▶ Passage:

====

Sampling Shockoe Bottom On Real Richmond Food Tours
On a sweltering July afternoon, there’s little you can say or do to pry me away from a poolside lounge chair. Over 100 degrees? I’ll stay here with my strawberry margarita, thanks.
However, in the middle of Richmond’s heat wave last week, I discovered that there is one thing with the power to pry me from my aquatic comfort zone. And that’s food. Specifically, local favorites prepared by the biggest names in the Bottom and Church Hill.
Real Richmond, the brainchild of writers Maureen Egan and Susan Winiecki, hosts walking food tours exploring the cuisine of RVA neighborhoods. From “U R Here: Eating & Antiquing on the Avenues” to “Shockoe Slip: Capital of Cuisine,” Maureen and Susan wave their foodie wands and make Richmond’s menus come alive.
Giving up on my sun-drenched afternoon, I met my group for the July 23rd Shockoe Bottom/Church Hill tour. Seeking refuge from the smoking pavement in Cafe Gutenberg, we had our first course: Peach Bruschetta, made with Hanover Sisters’ peaches from 17th Street Market. A refreshing start to the afternoon, the peaches made for a sweet complement to the traditionally savory dish.

====

▶ Data section:
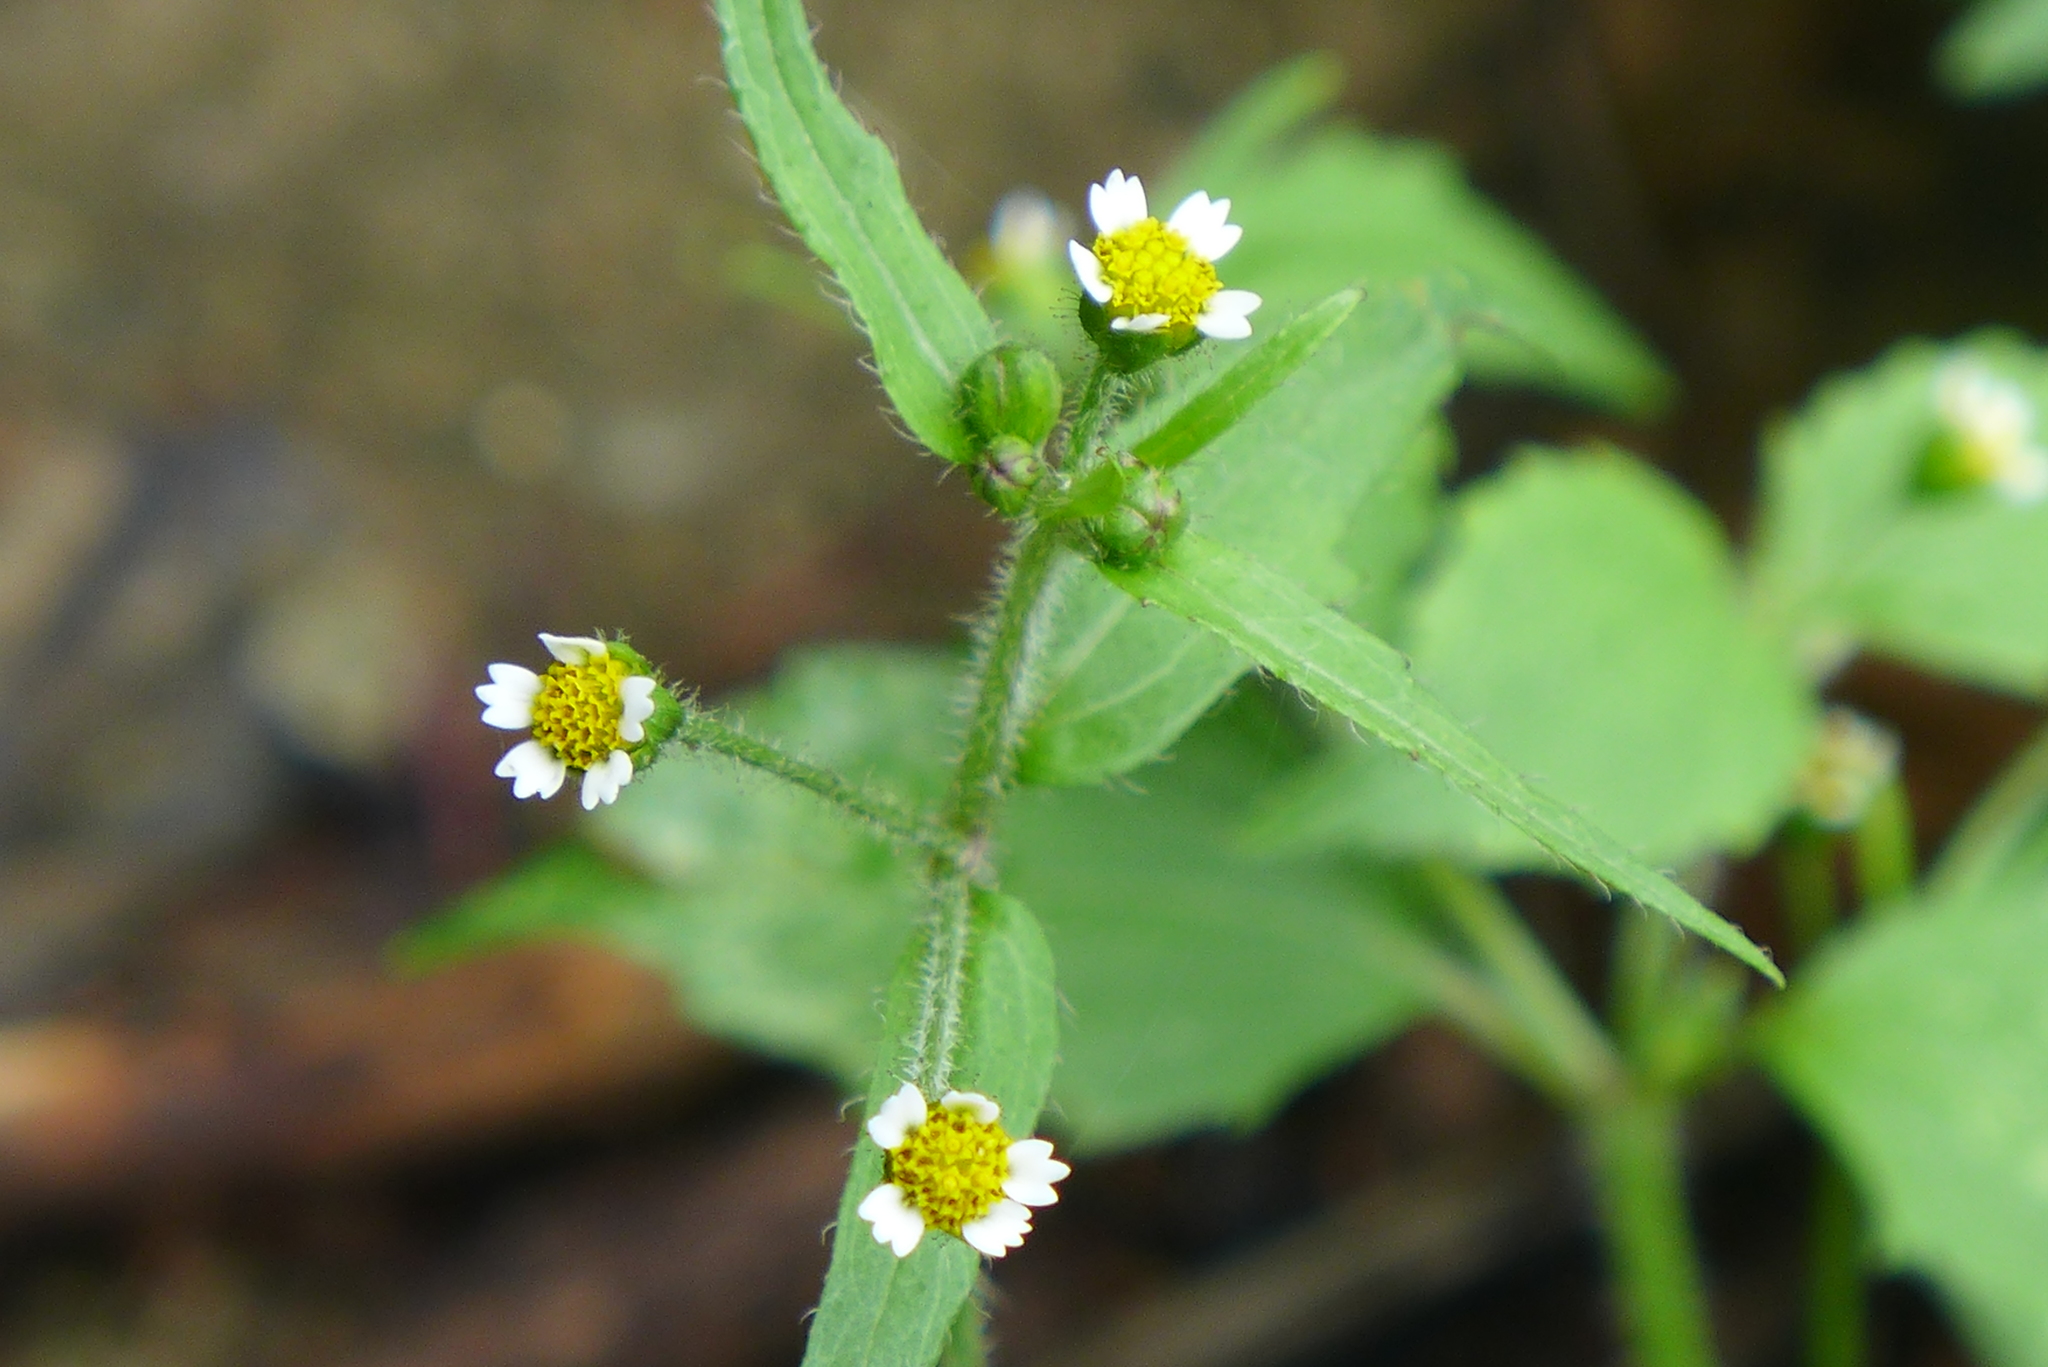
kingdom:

====

▶ Task 1: In the food tour passage, where did the peaches in the Peach Bruschetta come from?
▶ Task 2: Condense the paragraph of the food tour passage that begins "Real Richmond, the brainchild" into a single shorter sentence that keeps its main facts.

▶ Reply 1: They were Hanover Sisters' peaches from 17th Street Market.

▶ Reply 2: Real Richmond, created by writers Maureen Egan and Susan Winiecki, runs walking food tours of RVA neighborhoods, such as "U R Here: Eating & Antiquing on the Avenues" and "Shockoe Slip: Capital of Cuisine."